Components of Creativity
From Teresa Amabile.
Three Components of Creativity
1. Expertise
Technical, procedural and intellectual knowledge. 10 years is the approximate time required to build the domain knowledge to super creative successes (Howard Gardner).
2. Creative Thinking Skills
How flexibly and imaginatively people approach problems.
- Synthetic: ability to generate ideas that are novel, high quality and task appropriate
Knowledge acquisition:
- Selective encoding: distinguishing relevant from irrelevant information
- Selective combination: combining bits of relevant information in novel ways
- Selective comparison: relating new information to old information in novel ways
- Analytical: ability to judge the value of one's own ideas, strengths and weaknesses.
- Practical: ability to apply skills in everyday contexts and to "sell" creative ideas
3. Motivation
A set of motivational attributes — childlike curiosity, intrinsic interest, perseverance bordering on obsession — usually the individuals who change cultures.
Types of motivation
Intrinsic: People will be most creative when they feel motivated primarily by the interest, satisfaction, and challenge of the work itself.

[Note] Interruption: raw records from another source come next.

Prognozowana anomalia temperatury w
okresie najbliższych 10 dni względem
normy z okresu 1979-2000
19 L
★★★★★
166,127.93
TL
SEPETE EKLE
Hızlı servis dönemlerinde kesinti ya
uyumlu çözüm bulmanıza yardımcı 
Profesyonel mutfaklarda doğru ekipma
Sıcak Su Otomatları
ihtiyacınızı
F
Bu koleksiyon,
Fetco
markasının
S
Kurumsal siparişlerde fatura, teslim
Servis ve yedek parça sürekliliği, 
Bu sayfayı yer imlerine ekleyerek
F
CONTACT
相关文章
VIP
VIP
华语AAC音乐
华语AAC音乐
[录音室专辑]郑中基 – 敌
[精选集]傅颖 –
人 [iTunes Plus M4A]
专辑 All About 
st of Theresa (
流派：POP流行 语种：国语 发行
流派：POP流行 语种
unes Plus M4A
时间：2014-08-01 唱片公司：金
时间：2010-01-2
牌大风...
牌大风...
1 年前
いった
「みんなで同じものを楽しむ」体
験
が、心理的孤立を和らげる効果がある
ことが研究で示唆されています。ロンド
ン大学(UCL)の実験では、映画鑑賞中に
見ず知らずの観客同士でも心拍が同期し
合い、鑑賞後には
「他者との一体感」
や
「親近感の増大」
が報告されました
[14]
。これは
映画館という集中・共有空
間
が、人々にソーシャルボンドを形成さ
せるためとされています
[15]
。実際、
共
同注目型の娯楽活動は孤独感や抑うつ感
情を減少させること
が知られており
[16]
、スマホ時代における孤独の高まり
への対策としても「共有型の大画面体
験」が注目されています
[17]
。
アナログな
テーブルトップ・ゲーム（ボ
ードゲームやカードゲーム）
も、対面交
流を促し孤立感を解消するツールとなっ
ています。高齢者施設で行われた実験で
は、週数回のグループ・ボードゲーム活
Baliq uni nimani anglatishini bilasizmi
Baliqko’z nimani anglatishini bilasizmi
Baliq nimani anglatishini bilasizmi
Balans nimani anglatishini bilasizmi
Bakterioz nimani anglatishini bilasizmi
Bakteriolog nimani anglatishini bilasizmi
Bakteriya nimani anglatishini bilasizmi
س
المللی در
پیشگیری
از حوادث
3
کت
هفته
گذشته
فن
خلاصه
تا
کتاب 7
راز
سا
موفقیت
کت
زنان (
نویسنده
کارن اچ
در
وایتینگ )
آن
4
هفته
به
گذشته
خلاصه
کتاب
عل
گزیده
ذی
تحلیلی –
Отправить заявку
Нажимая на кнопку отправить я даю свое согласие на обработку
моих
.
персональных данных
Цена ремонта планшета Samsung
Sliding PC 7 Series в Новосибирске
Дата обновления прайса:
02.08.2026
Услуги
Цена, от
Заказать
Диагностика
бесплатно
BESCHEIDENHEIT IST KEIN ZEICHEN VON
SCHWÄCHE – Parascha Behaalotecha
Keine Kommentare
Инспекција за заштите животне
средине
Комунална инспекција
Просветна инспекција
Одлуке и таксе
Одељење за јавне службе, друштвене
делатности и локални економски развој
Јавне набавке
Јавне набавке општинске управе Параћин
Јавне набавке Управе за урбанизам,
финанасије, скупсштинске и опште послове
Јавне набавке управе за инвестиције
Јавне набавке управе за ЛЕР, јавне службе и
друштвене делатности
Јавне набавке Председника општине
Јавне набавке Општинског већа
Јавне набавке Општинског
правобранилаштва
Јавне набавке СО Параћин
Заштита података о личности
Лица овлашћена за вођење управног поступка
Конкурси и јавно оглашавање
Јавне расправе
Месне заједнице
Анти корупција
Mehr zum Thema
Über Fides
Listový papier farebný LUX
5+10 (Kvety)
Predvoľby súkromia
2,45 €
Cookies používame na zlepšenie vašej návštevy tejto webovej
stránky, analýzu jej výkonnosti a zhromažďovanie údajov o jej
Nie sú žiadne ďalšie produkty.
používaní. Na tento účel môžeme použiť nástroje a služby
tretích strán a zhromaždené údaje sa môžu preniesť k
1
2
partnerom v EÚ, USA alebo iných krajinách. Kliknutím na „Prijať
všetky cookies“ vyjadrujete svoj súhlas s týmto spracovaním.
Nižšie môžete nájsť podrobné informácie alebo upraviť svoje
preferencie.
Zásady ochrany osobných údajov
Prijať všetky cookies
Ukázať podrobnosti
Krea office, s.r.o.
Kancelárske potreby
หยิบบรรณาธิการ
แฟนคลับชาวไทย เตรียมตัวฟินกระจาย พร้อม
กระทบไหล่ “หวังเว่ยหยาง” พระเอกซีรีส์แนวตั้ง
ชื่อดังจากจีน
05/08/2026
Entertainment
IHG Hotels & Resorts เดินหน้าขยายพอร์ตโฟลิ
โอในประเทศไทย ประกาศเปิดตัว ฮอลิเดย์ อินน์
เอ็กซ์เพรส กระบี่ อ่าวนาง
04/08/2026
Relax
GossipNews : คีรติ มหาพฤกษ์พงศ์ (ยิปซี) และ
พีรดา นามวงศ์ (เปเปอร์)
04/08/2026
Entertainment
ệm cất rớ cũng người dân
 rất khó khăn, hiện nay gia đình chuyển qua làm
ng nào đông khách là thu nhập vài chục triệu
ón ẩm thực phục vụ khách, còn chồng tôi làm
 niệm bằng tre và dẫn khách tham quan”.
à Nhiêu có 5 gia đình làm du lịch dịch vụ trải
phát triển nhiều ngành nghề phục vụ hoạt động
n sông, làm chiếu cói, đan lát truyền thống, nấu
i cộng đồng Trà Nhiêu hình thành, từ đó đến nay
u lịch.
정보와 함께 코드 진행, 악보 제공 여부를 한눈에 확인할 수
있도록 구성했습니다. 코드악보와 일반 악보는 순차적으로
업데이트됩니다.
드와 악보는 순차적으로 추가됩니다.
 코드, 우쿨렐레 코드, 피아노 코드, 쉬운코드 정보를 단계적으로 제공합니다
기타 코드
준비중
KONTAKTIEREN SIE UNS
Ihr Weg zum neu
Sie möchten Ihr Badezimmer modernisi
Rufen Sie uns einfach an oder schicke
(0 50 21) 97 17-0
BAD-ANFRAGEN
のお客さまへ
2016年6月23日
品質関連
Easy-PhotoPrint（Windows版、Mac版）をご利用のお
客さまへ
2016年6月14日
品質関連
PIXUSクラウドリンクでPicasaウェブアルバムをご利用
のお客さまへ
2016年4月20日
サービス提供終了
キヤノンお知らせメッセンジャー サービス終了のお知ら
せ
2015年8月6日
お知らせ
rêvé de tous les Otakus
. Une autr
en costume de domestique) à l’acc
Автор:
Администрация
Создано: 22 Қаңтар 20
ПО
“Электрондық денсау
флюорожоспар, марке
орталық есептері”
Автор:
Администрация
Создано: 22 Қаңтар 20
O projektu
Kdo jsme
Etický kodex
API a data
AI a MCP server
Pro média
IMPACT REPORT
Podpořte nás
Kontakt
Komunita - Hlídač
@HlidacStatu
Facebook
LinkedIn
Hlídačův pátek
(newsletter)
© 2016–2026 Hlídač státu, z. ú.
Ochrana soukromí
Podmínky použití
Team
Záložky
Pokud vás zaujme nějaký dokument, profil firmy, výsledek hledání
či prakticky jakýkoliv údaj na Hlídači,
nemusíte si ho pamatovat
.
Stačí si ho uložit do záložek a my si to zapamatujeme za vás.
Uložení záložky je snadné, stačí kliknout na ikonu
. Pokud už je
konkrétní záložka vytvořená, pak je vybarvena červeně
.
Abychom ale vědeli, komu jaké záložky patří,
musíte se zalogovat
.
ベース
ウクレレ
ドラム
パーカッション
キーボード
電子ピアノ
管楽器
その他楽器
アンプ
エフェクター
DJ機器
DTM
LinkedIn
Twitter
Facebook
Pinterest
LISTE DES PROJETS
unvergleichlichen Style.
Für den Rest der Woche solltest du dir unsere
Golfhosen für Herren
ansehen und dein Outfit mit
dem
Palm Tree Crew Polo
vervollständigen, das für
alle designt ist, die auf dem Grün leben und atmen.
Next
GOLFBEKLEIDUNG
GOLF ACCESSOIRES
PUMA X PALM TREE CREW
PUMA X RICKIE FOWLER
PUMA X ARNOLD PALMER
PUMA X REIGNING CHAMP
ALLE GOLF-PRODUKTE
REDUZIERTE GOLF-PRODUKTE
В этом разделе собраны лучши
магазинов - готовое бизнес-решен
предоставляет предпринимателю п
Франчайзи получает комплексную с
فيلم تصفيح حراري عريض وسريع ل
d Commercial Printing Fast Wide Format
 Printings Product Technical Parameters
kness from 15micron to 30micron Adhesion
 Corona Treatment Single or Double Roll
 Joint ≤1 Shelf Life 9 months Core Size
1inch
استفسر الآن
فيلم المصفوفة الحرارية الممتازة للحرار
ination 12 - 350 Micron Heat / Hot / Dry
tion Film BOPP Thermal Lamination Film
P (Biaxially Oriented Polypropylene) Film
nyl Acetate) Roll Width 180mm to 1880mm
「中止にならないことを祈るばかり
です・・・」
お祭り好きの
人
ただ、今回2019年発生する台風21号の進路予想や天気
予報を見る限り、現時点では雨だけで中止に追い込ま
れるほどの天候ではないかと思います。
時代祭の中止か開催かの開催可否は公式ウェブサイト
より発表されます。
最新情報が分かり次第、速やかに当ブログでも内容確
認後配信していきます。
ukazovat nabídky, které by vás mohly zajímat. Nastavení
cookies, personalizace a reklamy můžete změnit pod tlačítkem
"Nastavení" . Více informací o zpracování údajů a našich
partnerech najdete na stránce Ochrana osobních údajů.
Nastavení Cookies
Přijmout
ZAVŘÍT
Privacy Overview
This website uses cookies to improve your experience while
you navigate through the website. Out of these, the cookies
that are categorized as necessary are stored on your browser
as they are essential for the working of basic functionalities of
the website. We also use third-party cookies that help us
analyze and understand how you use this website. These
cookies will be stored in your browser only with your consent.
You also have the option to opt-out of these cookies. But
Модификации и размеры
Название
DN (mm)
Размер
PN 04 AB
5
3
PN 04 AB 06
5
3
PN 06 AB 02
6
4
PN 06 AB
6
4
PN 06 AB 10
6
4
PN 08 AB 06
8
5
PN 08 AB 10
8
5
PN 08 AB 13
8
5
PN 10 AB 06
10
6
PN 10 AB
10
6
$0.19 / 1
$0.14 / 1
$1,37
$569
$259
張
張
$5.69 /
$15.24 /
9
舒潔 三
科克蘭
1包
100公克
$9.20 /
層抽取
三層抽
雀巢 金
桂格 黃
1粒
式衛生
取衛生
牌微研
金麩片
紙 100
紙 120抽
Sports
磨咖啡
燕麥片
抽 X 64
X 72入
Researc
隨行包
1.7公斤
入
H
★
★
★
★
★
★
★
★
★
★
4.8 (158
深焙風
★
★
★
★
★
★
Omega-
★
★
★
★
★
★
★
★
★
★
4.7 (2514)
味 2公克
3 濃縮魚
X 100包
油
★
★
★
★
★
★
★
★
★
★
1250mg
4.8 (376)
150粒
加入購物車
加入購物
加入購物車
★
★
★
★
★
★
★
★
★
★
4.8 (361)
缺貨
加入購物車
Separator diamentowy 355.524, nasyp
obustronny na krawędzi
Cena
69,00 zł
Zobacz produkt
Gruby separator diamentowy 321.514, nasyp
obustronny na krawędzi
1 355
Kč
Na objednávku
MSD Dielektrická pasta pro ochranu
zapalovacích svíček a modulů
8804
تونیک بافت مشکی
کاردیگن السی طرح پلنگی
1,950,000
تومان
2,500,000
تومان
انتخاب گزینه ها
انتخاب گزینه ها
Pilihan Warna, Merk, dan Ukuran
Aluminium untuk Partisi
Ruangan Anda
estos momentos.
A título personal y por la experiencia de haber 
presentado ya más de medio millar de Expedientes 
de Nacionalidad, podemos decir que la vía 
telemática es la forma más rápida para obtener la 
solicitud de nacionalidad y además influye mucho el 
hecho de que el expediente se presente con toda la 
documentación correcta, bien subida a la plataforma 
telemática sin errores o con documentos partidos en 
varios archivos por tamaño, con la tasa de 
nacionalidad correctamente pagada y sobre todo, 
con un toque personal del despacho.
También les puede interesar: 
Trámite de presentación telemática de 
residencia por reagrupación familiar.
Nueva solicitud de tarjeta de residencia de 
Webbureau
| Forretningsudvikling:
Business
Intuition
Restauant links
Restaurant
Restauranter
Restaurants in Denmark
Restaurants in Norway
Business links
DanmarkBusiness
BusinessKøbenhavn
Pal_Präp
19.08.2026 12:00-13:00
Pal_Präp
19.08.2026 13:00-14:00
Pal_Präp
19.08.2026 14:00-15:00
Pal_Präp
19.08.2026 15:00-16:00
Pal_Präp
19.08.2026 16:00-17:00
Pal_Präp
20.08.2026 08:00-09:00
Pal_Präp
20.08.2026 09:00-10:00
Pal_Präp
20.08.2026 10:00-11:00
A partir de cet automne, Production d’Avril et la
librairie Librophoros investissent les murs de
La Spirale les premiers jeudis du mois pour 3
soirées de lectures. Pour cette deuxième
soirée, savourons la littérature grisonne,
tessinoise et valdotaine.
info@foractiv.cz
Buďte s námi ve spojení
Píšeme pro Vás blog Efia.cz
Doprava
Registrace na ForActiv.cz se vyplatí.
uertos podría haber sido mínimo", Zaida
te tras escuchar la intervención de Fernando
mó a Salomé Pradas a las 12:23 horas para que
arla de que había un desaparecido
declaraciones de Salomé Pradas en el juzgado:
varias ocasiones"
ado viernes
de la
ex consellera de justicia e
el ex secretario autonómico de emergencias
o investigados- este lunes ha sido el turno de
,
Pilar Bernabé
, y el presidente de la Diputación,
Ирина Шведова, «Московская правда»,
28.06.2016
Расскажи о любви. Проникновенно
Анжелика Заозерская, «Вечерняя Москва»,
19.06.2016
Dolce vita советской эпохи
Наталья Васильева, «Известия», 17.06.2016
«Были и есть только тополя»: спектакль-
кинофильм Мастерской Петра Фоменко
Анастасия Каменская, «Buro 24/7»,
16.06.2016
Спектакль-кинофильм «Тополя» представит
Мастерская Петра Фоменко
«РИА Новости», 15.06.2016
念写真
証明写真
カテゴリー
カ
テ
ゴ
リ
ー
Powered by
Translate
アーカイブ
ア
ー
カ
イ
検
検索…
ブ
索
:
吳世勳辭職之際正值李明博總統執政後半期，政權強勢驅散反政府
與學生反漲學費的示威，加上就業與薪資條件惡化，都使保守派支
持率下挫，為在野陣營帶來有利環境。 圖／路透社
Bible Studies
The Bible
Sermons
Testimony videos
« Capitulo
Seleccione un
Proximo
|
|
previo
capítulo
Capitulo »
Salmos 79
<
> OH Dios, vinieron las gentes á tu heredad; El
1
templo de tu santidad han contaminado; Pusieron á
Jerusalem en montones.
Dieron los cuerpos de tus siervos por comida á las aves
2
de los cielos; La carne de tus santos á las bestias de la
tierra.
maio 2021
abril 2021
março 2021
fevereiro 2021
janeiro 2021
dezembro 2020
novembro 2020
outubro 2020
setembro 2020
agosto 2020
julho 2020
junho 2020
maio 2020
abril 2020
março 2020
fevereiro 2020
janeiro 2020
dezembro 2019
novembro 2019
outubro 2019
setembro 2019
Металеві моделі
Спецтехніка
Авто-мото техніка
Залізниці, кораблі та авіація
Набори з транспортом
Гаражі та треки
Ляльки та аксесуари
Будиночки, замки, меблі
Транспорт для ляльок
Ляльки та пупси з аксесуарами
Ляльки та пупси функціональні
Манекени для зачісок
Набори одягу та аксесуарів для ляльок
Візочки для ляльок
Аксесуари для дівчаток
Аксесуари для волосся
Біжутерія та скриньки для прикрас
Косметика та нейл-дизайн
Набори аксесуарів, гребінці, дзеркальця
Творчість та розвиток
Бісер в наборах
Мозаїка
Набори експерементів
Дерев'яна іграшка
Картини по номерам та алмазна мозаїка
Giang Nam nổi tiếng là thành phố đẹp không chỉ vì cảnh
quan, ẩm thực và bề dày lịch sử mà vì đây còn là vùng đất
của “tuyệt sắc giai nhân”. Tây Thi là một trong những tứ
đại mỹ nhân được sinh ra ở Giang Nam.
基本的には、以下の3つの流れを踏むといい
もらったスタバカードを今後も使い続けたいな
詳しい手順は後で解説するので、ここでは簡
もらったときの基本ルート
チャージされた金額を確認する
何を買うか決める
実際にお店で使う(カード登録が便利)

Extrinsic: External pressures, such as rewards. The extrinsic-motivated person will take the shortest, most obvious path to the reward (e.g. sales teams).
Studies have shown that intrinsic motivation enhances creativity and extrinsic rewards hamper it.
Key to individual creativity
Knowledge: balance between breadth and depth of knowledge. Thinking: ability to create novel ideas by combining disparate ideas. Personal motivation: appropriate levels of intrinsic motivation. Environment: Non-controlling climate conducive to idea combination and re-combination. Decision: Explicit decision to be creative.
Education of creativity
Well structured problems: "How do you find the area of a parallelogram?" — there's only one correct answer. Ill-structured problems: "How do you succeed in a career of your choice?" — different arguments, ideas from different people.
IQ-based academic intelligence is measured with well structured problems. Real world successful intelligence is the ability to solve ill-structured problems.
How to stimulate creativity in the workplace
You need to bolster intrinsic motivation:
- Challenge: match people to jobs where challenge is optimized, not too big, not too small.
- Freedom: Give people autonomy concerning the process, not necessarily the end result.
- Resources: In both time and money. Teresa Amabile discovered that people are less creative under pressure of time. Time for evaluation and playing is key.
- Workgroup features: When teams include people from varied perspectives, ideas combine and combust in interesting ways.
- Supervisory encouragement: Organizations that tolerate failure and encourage risk taking are more likely to see successful innovation.